The most powerful part of the book, the visceral thing on which the whole premise of the novel, the entire plotline, rests is the thing that’s the hardest to talk about: vulnerability. Mayank, Akbar writes, “sensed as well that this shame he carried did not lie that deep. It sat right beneath the surface of his skin, waiting like blood for the smallest opening to ooze out into the world, to show itself. Maybe this shame was in fact his most noticeable feature, the thing that people who knew him saw when they looked into his face, maybe this wound had defined him, had become the very thing that people thought of when they thought of him.”

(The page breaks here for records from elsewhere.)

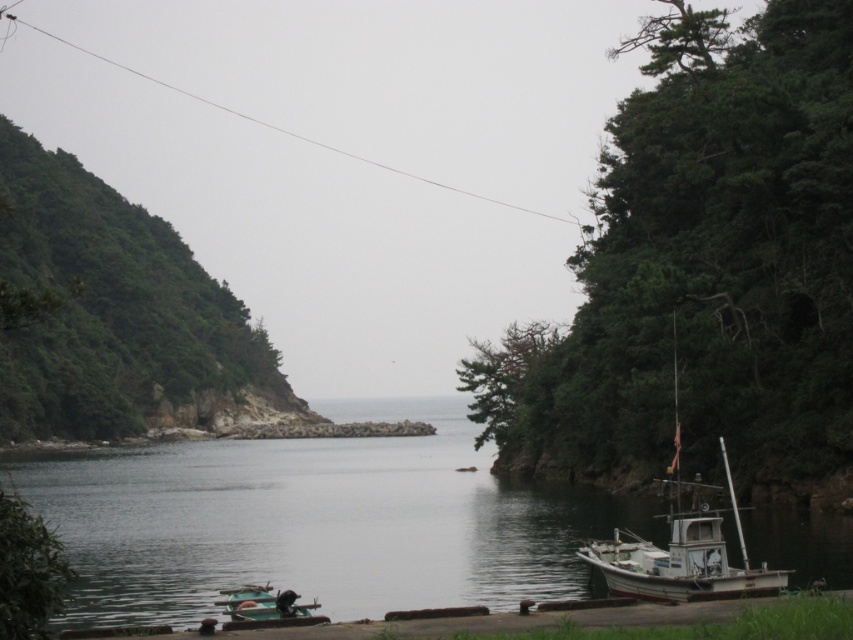
Question: Can you confirm if green leafy hillside at left is bigger than green matte boat at lower left?

Choices:
 (A) no
 (B) yes

Answer: (B)

Question: Which point is closer to the camera?

Choices:
 (A) [x=666, y=147]
 (B) [x=293, y=625]
 (C) [x=247, y=465]

Answer: (B)

Question: Does green leafy hillside at left appear on the right side of green matte boat at lower left?

Choices:
 (A) yes
 (B) no

Answer: (B)

Question: Which object appears closest to the camera in this image?

Choices:
 (A) green leafy hillside at left
 (B) smooth dark water at center

Answer: (A)

Question: Which point is farther to the camera?

Choices:
 (A) (265, 595)
 (B) (680, 596)

Answer: (A)

Question: Does white matte boat at right lie in front of green matte boat at lower left?

Choices:
 (A) no
 (B) yes

Answer: (A)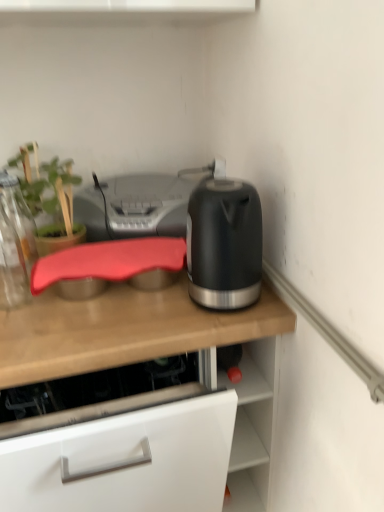
Question: Can you confirm if matte wooden countertop at center is shorter than matte black kettle at right?

Choices:
 (A) yes
 (B) no

Answer: (B)

Question: Is matte wooden countertop at center outside of matte black kettle at right?

Choices:
 (A) yes
 (B) no

Answer: (A)

Question: Can you confirm if matte wooden countertop at center is positioned to the right of matte black kettle at right?

Choices:
 (A) no
 (B) yes

Answer: (A)

Question: Does matte wooden countertop at center have a lesser width compared to matte black kettle at right?

Choices:
 (A) no
 (B) yes

Answer: (A)

Question: Considering the relative sizes of matte wooden countertop at center and matte black kettle at right in the image provided, is matte wooden countertop at center bigger than matte black kettle at right?

Choices:
 (A) no
 (B) yes

Answer: (B)

Question: Is matte black kettle at right located within matte wooden countertop at center?

Choices:
 (A) no
 (B) yes

Answer: (A)

Question: Can we say matte black kettle at right lies outside transparent glass bottle at left?

Choices:
 (A) no
 (B) yes

Answer: (B)

Question: From a real-world perspective, is matte black kettle at right positioned over transparent glass bottle at left based on gravity?

Choices:
 (A) yes
 (B) no

Answer: (A)

Question: Can you confirm if matte black kettle at right is thinner than transparent glass bottle at left?

Choices:
 (A) yes
 (B) no

Answer: (A)

Question: Does matte black kettle at right have a smaller size compared to transparent glass bottle at left?

Choices:
 (A) yes
 (B) no

Answer: (B)

Question: From the image's perspective, is matte black kettle at right on transparent glass bottle at left?

Choices:
 (A) yes
 (B) no

Answer: (B)

Question: Is matte black kettle at right in front of transparent glass bottle at left?

Choices:
 (A) yes
 (B) no

Answer: (A)

Question: Can you confirm if silver metallic printer at center is smaller than matte wooden countertop at center?

Choices:
 (A) yes
 (B) no

Answer: (A)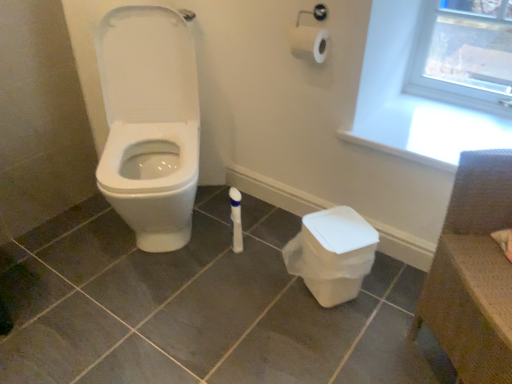
Question: Considering the relative sizes of white plastic window frame at upper right and brown woven chair at upper right in the image provided, is white plastic window frame at upper right thinner than brown woven chair at upper right?

Choices:
 (A) no
 (B) yes

Answer: (B)

Question: Can you confirm if white plastic window frame at upper right is bigger than brown woven chair at upper right?

Choices:
 (A) yes
 (B) no

Answer: (B)

Question: From a real-world perspective, is white plastic window frame at upper right on top of brown woven chair at upper right?

Choices:
 (A) no
 (B) yes

Answer: (B)

Question: Is white plastic window frame at upper right further to camera compared to brown woven chair at upper right?

Choices:
 (A) no
 (B) yes

Answer: (B)

Question: Is white plastic window frame at upper right facing towards brown woven chair at upper right?

Choices:
 (A) no
 (B) yes

Answer: (B)

Question: Is brown woven chair at upper right wider or thinner than white plastic window frame at upper right?

Choices:
 (A) thin
 (B) wide

Answer: (B)

Question: Choose the correct answer: Is brown woven chair at upper right inside white plastic window frame at upper right or outside it?

Choices:
 (A) inside
 (B) outside

Answer: (B)

Question: From a real-world perspective, is brown woven chair at upper right above or below white plastic window frame at upper right?

Choices:
 (A) below
 (B) above

Answer: (A)

Question: From the image's perspective, relative to white plastic window frame at upper right, is brown woven chair at upper right above or below?

Choices:
 (A) below
 (B) above

Answer: (A)

Question: Is white plastic potty at lower right taller or shorter than white plastic window frame at upper right?

Choices:
 (A) tall
 (B) short

Answer: (B)

Question: Does point (313, 291) appear closer or farther from the camera than point (467, 99)?

Choices:
 (A) farther
 (B) closer

Answer: (B)

Question: Considering their positions, is white plastic potty at lower right located in front of or behind white plastic window frame at upper right?

Choices:
 (A) front
 (B) behind

Answer: (A)

Question: Is white plastic potty at lower right situated inside white plastic window frame at upper right or outside?

Choices:
 (A) inside
 (B) outside

Answer: (B)

Question: Do you think white plastic potty at lower right is within brown woven chair at upper right, or outside of it?

Choices:
 (A) inside
 (B) outside

Answer: (B)

Question: From the image's perspective, is white plastic potty at lower right positioned above or below brown woven chair at upper right?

This isn’t a bad novel. The writing is crisp, often breezy, and witty in bits —
“They heard him promise very loudly that he would turn an unknown party’s mother and sister into one entity.”

Akbar’s debut novel Leila (2017), a dystopian story about a mother searching for her daughter in an authoritarian, segregated, terrifying near-future India, received mostly excellent reviews. Writing openly about something so plausible, much of it clearly underway, was a brave thing to do.
Mother India, though, is nowhere near other books that have explored right-wing characters in recent times: Devika Rege’s Quarterlife or Kunal Purohit’s (nonfiction) H-Pop: The Secretive World of Hindutva Pop Stars.
Ultimately, this novel doesn’t do justice to what it set out to do.
Saudamini Jain is an independent journalist. She lives in New Delhi.